Here is my last ditch attempt to understand what is happening with a bit of code 
I have seen this blog post which describes ctrees
in a very understandable manner (for me in any case :). Unfortunately they do not go into the variable importance in great detail 
According to the original authors 1, 2, the Z data-frame or conditional grid described in the original paper is a data-frame where the columns are the rules of the individual rules of each decision tree. Here is where i get lost again :). The paper says
The set of variables Z to be conditioned on should contain all variables that are correlated with the current variable of interest X_j. In the varimp
function,this is assured by the small default value 0.2 of the threshold argument: By default, all variables whose correlation with X_j meets the condition 1 - (p-value) > 0.2 are used for conditioning. A larger value of threshold would have the effect that only those variables that are strongly correlated with Xj would be used for conditioning, but would also lower the computational burden.
So if I understand this correctly,
- You first determine the variables to use, using the threshold for your 1-(p-value)
- You remove all variables with a lower correlation than the threshold (this can be correlation for numeric numbers or p-values for measures of association)
- Then you generate the trees with the new set of attributes
- You create your Z data-frame based on the cut-points (rules)
- Within each grid generated from the tree you permutate the variable you are interested in
- The value of the non permutated performance vs the performance with the permutated performance gives you the variable importance
- This is then averaged over all of the trees to see the total result
I think this would make more sense to me if I tried to see Z looks like
Z is created below based on the rules with a single Tree but where does the variable i want to use go within Z?
Apologies if I appear to be laboring the point 
library(party)
library(janitor)
library(tidyverse)
# Create a dataframe where we are trying to predict Setosa
mydf <- iris %>%
mutate(set_tgt = factor(ifelse(Species == 'setosa', 'yes', 'no'))) %>%
select(-Species)
glimpse(mydf)
#> Observations: 150
#> Variables: 5
#> $ Sepal.Length <dbl> 5.1, 4.9, 4.7, 4.6, 5.0, 5.4, 4.6, 5.0, 4.4, 4.9,...
#> $ Sepal.Width <dbl> 3.5, 3.0, 3.2, 3.1, 3.6, 3.9, 3.4, 3.4, 2.9, 3.1,...

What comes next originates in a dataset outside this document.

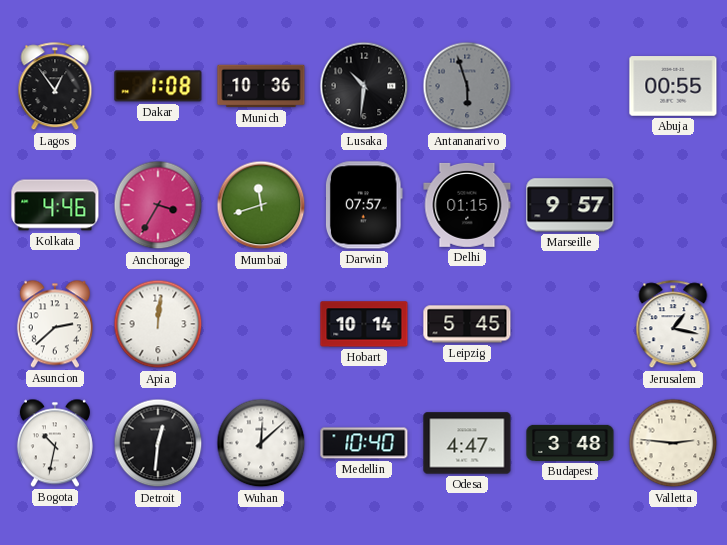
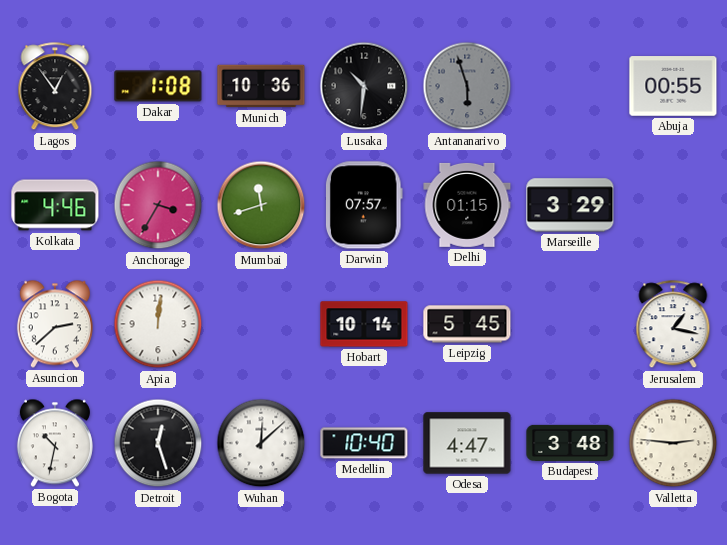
Marseille: 9:57 -> 3:29
Detroit: 12:31 -> 12:27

#> $ Petal.Length <dbl> 1.4, 1.4, 1.3, 1.5, 1.4, 1.7, 1.4, 1.5, 1.4, 1.5,...
#> $ Petal.Width <dbl> 0.2, 0.2, 0.2, 0.2, 0.2, 0.4, 0.3, 0.2, 0.2, 0.1,...
#> $ set_tgt <fct> yes, yes, yes, yes, yes, yes, yes, yes, yes, yes,...

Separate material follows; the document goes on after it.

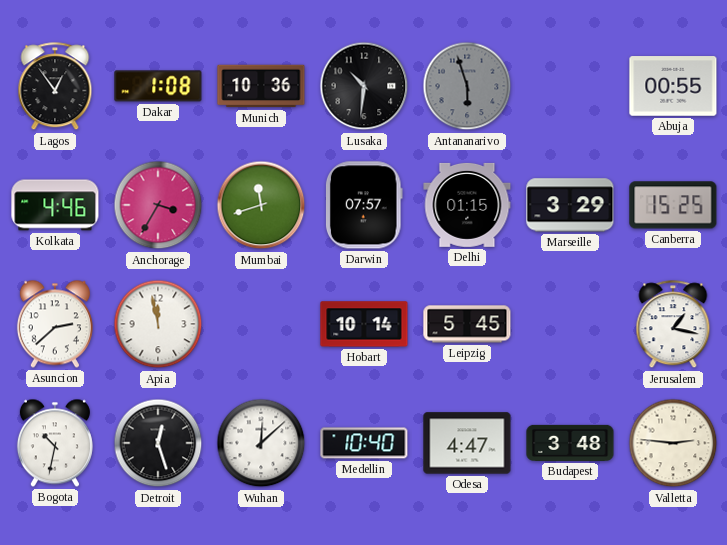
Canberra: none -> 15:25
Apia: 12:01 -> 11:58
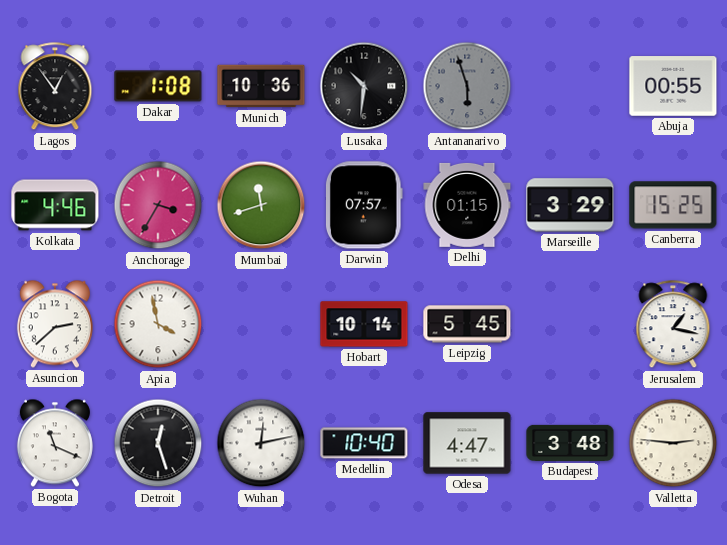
Apia: 11:58 -> 3:58
Bogota: 10:32 -> 11:19
Wuhan: 12:08 -> 12:13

# We will try to predict "set_tgt"
cf_mod <- cforest(set_tgt ~ .,
data = mydf,
control = cforest_unbiased(mtry = 2, ntree = 3))

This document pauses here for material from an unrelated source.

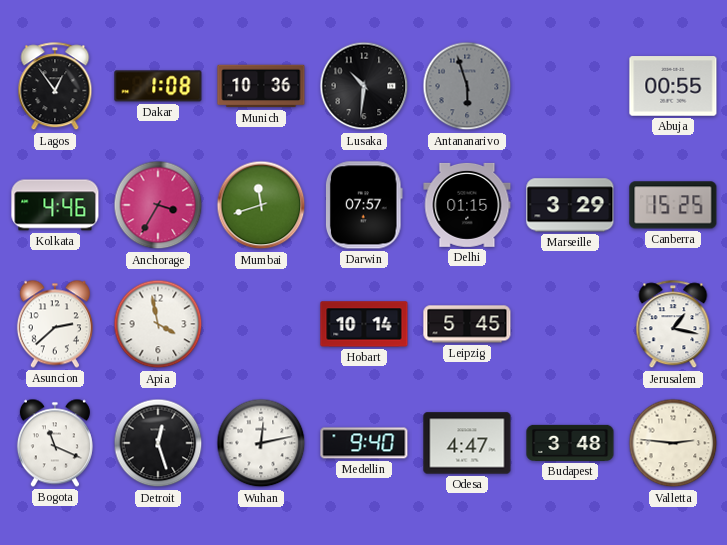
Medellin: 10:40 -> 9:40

# If we use conditional set to true it permutates the variables
# based on the threshold
varimp(cf_mod, conditional = TRUE, threshold = 0.2) %>%
enframe() %>%
arrange(desc(value))
#> # A tibble: 4 x 2
#> name value
#> <chr> <dbl>
#> 1 Petal.Length 0.40
#> 2 Sepal.Length 0
#> 3 Sepal.Width 0
#> 4 Petal.Width 0
# Finding Z
mod <- ctree(set_tgt ~ .,data = mydf)
plot(mod)

# Row names are the label we are trying to predict
Z <- tibble("Petal.Length <= 1.9" = 50,
"Petal.Length > 1.9" = 0) %>%
bind_rows(tibble("Petal.Length <= 1.9" = 0,
"Petal.Length > 1.9" = 100)) %>%
data.frame() %>%
clean_names()
row.names(Z) <- c("no", "yes")
Z
#> petal_length_1_9 petal_length_1_9_2
#> no 50 0
#> yes 0 100
Created on 2020-03-22 by the reprex package (v0.2.1)